Does Portable Electronic Campaign Sign Violate Federal Regulations?

Posted: 11:08 PM, Jul 31, 2018
Updated: 2018-08-01 07:32:00-04
Does Portable Electronic Campaign Sign Violate Federal Regulations?

While driving past a construction zone on the highway, you probably wouldn't be surprised to see an electronic warning sign -- a portable message board that can give drivers potentially life-saving information like BRIDGE OUT or ROAD CLOSED AHEAD.

But a candidate for Coffee County Mayor is using two such portable message signs as campaign ads. 

They read: "VOTE TIM BROWN... COFFEE COUNTY MAYOR" -- a move that may test the limits of federal traffic rules.

Brown, an independent candidate for Coffee County Mayor, says he decided to use the privately-owned electronic message signs parked along Highway 55 in Manchester after being approached by a friend.

"I just had a friend that had a couple of them, he asked me if I wanted to use them, and I told him yes," Brown said.

Because the electronic signs are typically used by construction crews to warn drivers of upcoming road dangers, Brown's use of the message boards are raising eyebrows.

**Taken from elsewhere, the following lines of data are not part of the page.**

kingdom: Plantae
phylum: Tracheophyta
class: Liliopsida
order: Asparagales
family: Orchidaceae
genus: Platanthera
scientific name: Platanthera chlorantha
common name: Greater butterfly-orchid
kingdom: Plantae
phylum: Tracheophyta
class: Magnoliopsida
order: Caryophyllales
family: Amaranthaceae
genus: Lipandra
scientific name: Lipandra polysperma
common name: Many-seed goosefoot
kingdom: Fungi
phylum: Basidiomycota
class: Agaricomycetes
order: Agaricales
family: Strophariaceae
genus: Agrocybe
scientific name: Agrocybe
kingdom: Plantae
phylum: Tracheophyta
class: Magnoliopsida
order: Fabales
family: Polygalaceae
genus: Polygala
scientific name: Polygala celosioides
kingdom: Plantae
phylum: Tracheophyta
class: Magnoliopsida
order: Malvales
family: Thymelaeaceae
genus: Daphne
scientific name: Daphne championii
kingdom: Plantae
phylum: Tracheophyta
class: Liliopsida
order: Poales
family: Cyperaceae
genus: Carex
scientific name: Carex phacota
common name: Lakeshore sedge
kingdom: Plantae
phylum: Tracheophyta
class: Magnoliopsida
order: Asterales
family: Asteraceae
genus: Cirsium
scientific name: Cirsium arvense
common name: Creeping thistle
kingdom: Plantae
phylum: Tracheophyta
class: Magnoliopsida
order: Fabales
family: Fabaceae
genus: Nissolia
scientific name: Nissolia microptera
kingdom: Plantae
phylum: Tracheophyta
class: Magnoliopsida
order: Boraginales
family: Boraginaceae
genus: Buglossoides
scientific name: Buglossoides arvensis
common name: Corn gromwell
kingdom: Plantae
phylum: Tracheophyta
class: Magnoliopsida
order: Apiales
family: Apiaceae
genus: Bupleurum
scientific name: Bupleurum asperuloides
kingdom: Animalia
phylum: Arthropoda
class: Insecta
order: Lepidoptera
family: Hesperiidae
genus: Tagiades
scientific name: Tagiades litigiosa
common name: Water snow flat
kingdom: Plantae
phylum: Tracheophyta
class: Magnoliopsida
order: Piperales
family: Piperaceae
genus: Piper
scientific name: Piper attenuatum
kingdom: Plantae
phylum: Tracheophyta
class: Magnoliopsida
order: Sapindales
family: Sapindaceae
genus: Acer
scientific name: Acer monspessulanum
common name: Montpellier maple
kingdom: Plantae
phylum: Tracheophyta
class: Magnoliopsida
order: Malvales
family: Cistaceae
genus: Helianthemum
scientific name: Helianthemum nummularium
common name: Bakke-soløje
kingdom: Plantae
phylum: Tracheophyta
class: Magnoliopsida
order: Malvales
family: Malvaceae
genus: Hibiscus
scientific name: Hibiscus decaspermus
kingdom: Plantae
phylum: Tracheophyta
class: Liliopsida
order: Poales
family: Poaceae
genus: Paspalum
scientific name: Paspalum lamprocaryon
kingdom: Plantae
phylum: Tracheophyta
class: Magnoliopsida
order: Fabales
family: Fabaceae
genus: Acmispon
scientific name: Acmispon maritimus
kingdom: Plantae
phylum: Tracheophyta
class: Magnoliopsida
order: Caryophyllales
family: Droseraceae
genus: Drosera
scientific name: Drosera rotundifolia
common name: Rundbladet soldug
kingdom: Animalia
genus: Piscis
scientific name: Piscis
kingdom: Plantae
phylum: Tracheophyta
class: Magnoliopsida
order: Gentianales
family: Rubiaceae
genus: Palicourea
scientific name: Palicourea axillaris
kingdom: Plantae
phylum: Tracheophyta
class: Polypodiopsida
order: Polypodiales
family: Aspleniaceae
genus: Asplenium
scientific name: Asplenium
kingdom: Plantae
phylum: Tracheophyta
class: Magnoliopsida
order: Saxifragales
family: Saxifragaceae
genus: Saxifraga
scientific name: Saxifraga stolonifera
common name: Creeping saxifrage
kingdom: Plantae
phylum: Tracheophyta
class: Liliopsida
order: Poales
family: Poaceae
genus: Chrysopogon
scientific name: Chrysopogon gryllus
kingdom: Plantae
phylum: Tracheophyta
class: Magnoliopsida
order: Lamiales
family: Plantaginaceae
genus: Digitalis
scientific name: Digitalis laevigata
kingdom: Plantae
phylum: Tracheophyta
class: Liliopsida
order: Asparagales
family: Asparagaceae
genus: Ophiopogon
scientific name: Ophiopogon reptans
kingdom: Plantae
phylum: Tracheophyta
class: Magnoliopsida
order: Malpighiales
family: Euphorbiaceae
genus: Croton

The Manual on Uniform Traffic Control Devices for Streets and Highways -- a list of regulations from the Federal Highway Administration that outlines the use of all road signs in the U.S. -- says "advertising messages shall not be displayed on changeable message signs or its supports or other equipment."

But whether Brown is violating the federal regulation is unclear: while the sign is clearly meant to be seen by passing drivers, Brown says the sign itself is privately owned, and he says it sits on private property.

"If it was a construction sign, it would probably actually be in the road instead of off the property -- 30 to 40 feet off the property like I have it," Brown said.

Brown says he needs the extra visibility the signs provide because, as an independent, he is running without the backing of either the Democratic or Republican party.

"I'm supporting myself, so I'm fighting not just candidates, but a party on each side," Brown said.  "You've got to be noticed."